Enunciado 1: Transcreva o trecho da notícia sobre a isenção fiscal para agrotóxicos começando em "O ministro conclui" e seguindo até "sobre os agrotóxicos.".
Enunciado 2: Retome a notícia sobre a isenção de impostos para agrotóxicos a partir do ponto em que ela termina e dê continuidade ao texto.

Texto de leitura:
......

Isenção de impostos para agrotóxicos é inconstitucional, aponta ministro Edson Fachin

Foto: Fernando Frazão/Agência Brasil

O ministro e relator da Ação Direta de Direta de Inconstitucionalidade (ADI) 5553 que questiona isenção fiscal para agrotóxicos, Edson Fachin, proferiu voto na manhã de sexta-feira, 30 de outubro, no qual sustenta a inconstitucionalidade da redução em 60% da base de cálculo do Imposto sobre Circulação de Mercadorias e Prestação de Serviços (ICMS) e a isenção total do Imposto sobre Produtos Industrializados (IPI) de determinados tipos de agrotóxicos.

Dando o tom do julgamento virtual, Fachin acolheu integralmente em seu voto a ação ajuizada pelo Partido Socialismo e Liberdade (PSOL) em 2016, que questiona as cláusulas 1ª e 3ª do Convênio nº 100/97 do Conselho Nacional de Política Fazendária (Confaz) e o Decreto 7.660/2011, que garantem, há 23 anos, redução e isenção tributária ao mercado de agrotóxicos.

O ministro conclui que as normas questionadas pela ADI 5553 violam artigos daConstituição brasileira e sugeriu uma série de providências para a cobrança de ICMS e IPI sobre importação, produção e comercialização de agrotóxicos; além de solicitar que órgãos do governo avaliem “a oportunidade e a viabilidade econômica, social e ambiental de utilizar o nível de toxicidade à saúde humana e o potencial de periculosidade ambiental, dentre outros, como critérios na fixação das alíquotas dos tributos” sobre os agrotóxicos.

“O voto sustenta a interpretação extensiva do princípio da função socioambiental da propriedade, alinhado com o desenvolvimento sustentável, do princípio constitucional da precaução, de proteção ao meio ambiente, saúde, segurança alimentar e seletividade tributária”, avalia Naiara Bittencourt, assessora jurídica da Terra de Direitos, uma das organizações que integram o processo na condição de amicus curiae.

......

Material fornecido:
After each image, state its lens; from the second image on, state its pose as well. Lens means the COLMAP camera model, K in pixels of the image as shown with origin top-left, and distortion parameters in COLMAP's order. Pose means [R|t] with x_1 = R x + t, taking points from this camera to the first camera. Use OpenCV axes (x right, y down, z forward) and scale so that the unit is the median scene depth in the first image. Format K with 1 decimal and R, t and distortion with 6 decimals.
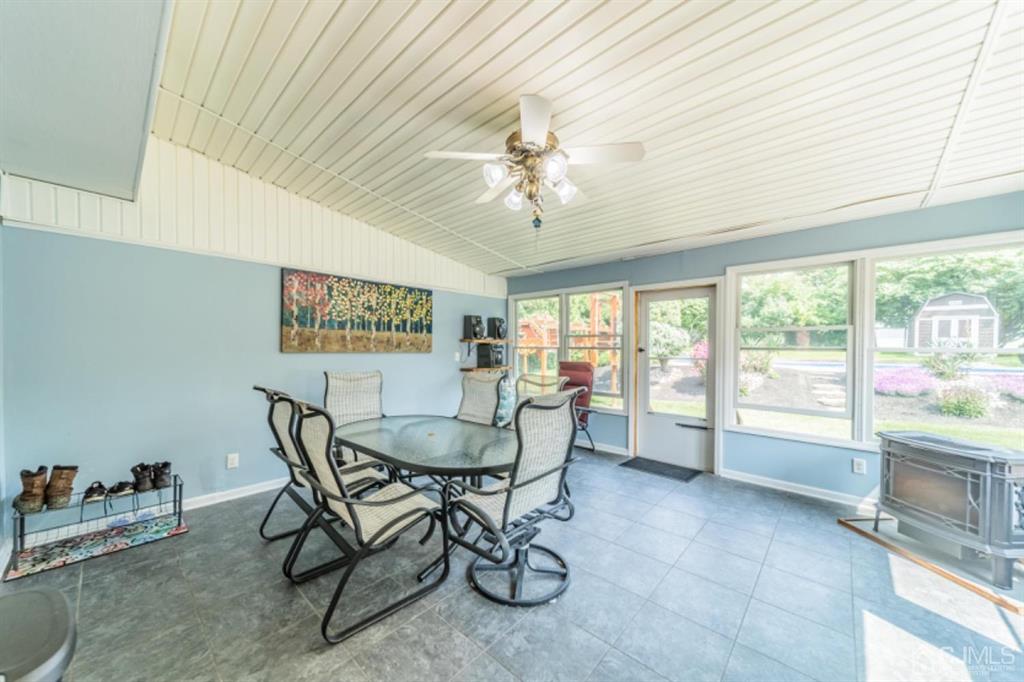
lens RADIAL K [[363.0, 0, 510.2], [0, 363.0, 351.8], [0, 0, 1]] dist [0.000898, 0.000068]
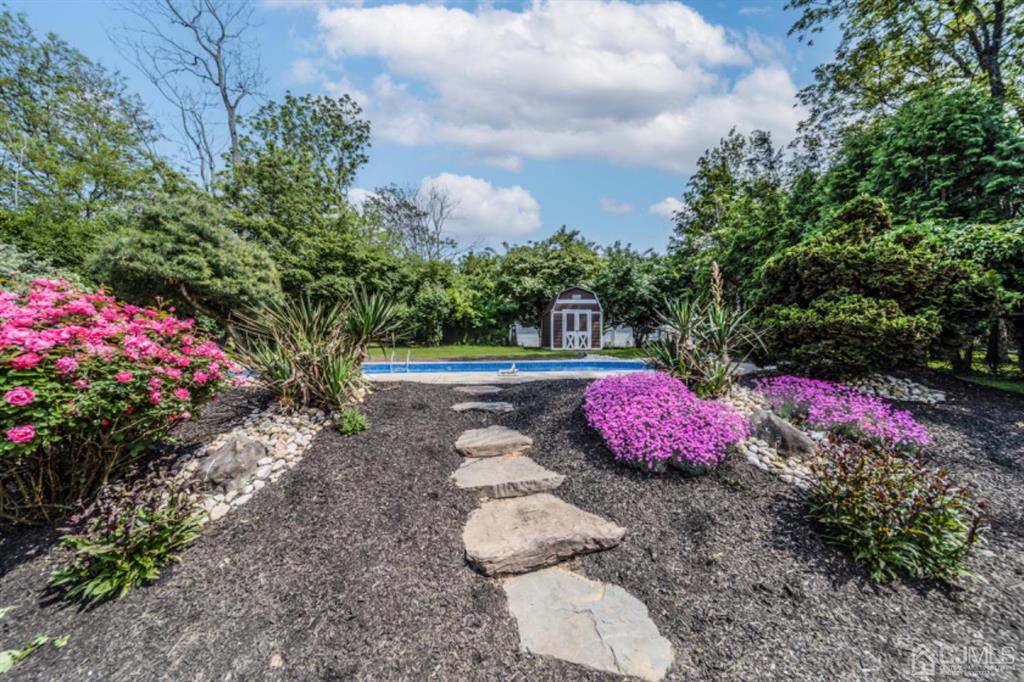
lens RADIAL K [[363.0, 0, 510.2], [0, 363.0, 351.8], [0, 0, 1]] dist [0.000898, 0.000068]
pose [[0.698191, -0.022488, 0.715558, 0.317440], [0.026960, 0.999623, 0.005111, 0.006895], [-0.715403, 0.015723, 0.698535, 0.369333]]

......

Resposta 1:
O ministro conclui que as normas questionadas pela ADI 5553 violam artigos daConstituição brasileira e sugeriu uma série de providências para a cobrança de ICMS e IPI sobre importação, produção e comercialização de agrotóxicos; além de solicitar que órgãos do governo avaliem “a oportunidade e a viabilidade econômica, social e ambiental de utilizar o nível de toxicidade à saúde humana e o potencial de periculosidade ambiental, dentre outros, como critérios na fixação das alíquotas dos tributos” sobre os agrotóxicos.

Resposta 2:
Desde o ajuizamento da ação, diversas organizações de defesa dos direitos humanos, saúde, consumidor, meio ambiente e defensorias públicas do estado de São Paulo e União participaram do processo, em contraponto à argumentação das entidades representativas do agronegócio e da indústria de agrotóxicos. Para estas organizações, o voto do ministro pode consolidar as posições dos demais ministros, acompanhando o voto do relator e se converter em um importante precedente nas decisões jurídicas futuras.

“Nossa expectativa sobre manifestação do conjunto dos ministros do STF é de que possa indicar que o Estado brasileiro reconheça que o modelo dependente do uso de agrotóxicos e em grandes extensões não é desejável para o país, para o planeta e produz catástrofes ecológicas, perda de biodiversidade, contaminação e exploração de comunidades afetadas, entre outros. Temos expectativas de que outros ministros possam seguir na defesa da vida, da saúde e do meio ambiente equilibrado”, sublinha o pesquisador da Fiocruz e integrante da Associação Brasileira de Saúde Coletiva (Abrasco), Marcelo Firpo.

Os demais ministros têm até 10 de novembro para registrarem seu voto de forma virtual. Caso haja algum pedido de vista, ou seja, algum ministro solicite tempo para análise da matéria, o julgamento deve ser posteriormente retomado de modo telepresencial ou presencial, em data a ser definida pelo presidente da Corte, Luiz Fux.